QUOTE OF THE DAY: The Upside of Impending Global Starvation

USAID administrator Samantha Power found a silver lining to potential global food shortages during a Sunday appearance on ABC News’ “This Week.”

WHAT SHE SAID

Power repeated her calls for Congress to pass an additional $33 billion aid package for Ukraine — including $3 billion in humanitarian assistance and food security funding — warning that food and fertilizer will soon be scarce in that country and elsewhere in the world.

“Fertilizer shortages are real now, because Russia is a big exporter of fertilizer, and even though fertilizer is not sanctioned, less fertilizer is coming out of Russia,” she told host George Stephanopoulos, citing Russian President Vladimir “Putin’s unprovoked invasion of Ukraine.”

  • But Power, formerly President Obama’s U.N. ambassador, added that the dire scarcities could have “green” benefits in the long term.
  • “As a result, we’re working with countries to think about natural solutions like manure and compost. And this may hasten transitions that would have been in the interest of farmers to make eventually anyway,” she said. “So, never let a crisis go to waste, but we really do need this financial support from the Congress.”

SAME ENERGY

Democrats have long faced accusations of trying to exploit crises to advance their progressive agenda.

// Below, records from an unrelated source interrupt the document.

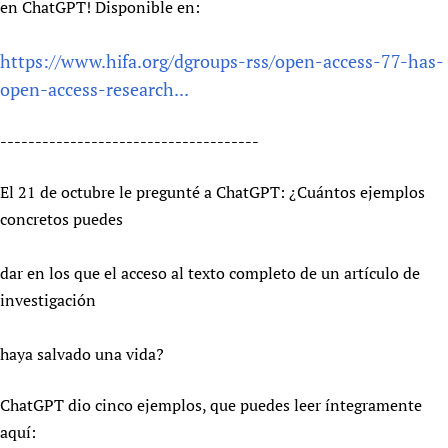
en ChatGPT! Disponible en:
Newborn Care
https://www.hifa.org/dgroups-rss/open-access-77-has-
open-access-research...
-------------------------------------
El 21 de octubre le pregunté a ChatGPT: ¿Cuántos ejemplos
concretos puedes
dar en los que el acceso al texto completo de un artículo de
investigación
haya salvado una vida?
ChatGPT dio cinco ejemplos, que puedes leer íntegramente
aquí: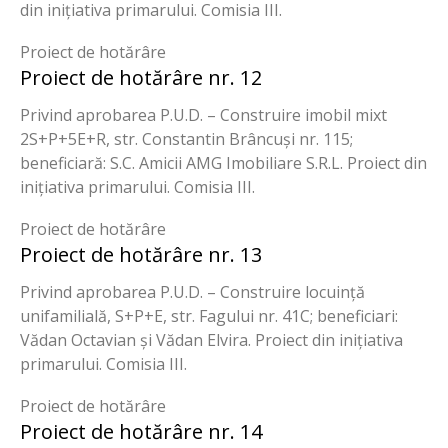
din inițiativa primarului. Comisia III.
Proiect de hotărâre
Proiect de hotărâre nr. 12
Privind aprobarea P.U.D. – Construire imobil mixt
2S+P+5E+R, str. Constantin Brâncuși nr. 115;
beneficiară: S.C. Amicii AMG Imobiliare S.R.L. Proiect din
inițiativa primarului. Comisia III.
Proiect de hotărâre
Proiect de hotărâre nr. 13
Privind aprobarea P.U.D. – Construire locuință
unifamilială, S+P+E, str. Fagului nr. 41C; beneficiari:
Vădan Octavian și Vădan Elvira. Proiect din inițiativa
primarului. Comisia III.
Proiect de hotărâre
Proiect de hotărâre nr. 14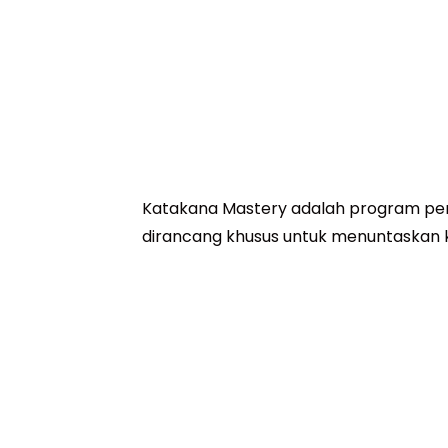
Katak
Katakana Mastery adalah program pemb
dirancang khusus untuk menuntaskan
Lanjutkan Membaca →
Japanese Fu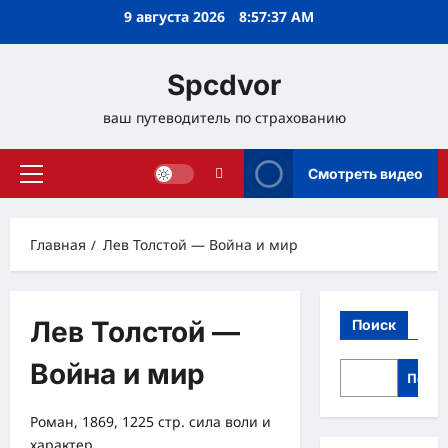
Перейти
9 августа 2026
8:57:37 AM
к
содержимому
Spcdvor
ваш путеводитель по страхованию
Смотреть видео
Основное
меню
Главная
Лев Толстой — Война и мир
Лев Толстой —
Поиск
Война и мир
Поис
Роман, 1869, 1225 стр. сила воли и
характер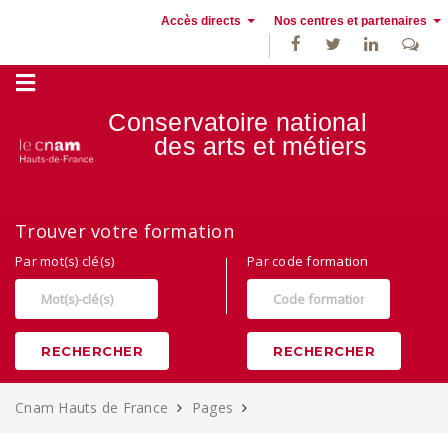
Accès directs
Nos centres et partenaires
Conservatoire national
des
arts et métiers
Alternance, apprentissage et Formation continue au Cnam Hauts de
Trouver votre formation
France
Par mot(s) clé(s)
Par code formation
RECHERCHER
RECHERCHER
Cnam Hauts de France
Pages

  • President Biden’s Build Back Better package, billed as an urgently needed response to the COVID-19 pandemic, included $555 billion of investment in anti-climate change measures, including solar and wind energy production and tax credits for electric vehicles.
  • The massive spending bill died in the Senate.

MEANWHILE

Last year, with the global supply of chemical fertilizers already stretched thin, the government of Sri Lanka banned their use in favor of organic agronomic techniques like composting.

  • The results: Sri Lanka went from agricultural self-sufficiency to importing $450 million worth of rice in a year.
  • An ensuing economic meltdown grabbed headlines when the government canceled school exams because it could not afford to buy paper for printing the tests.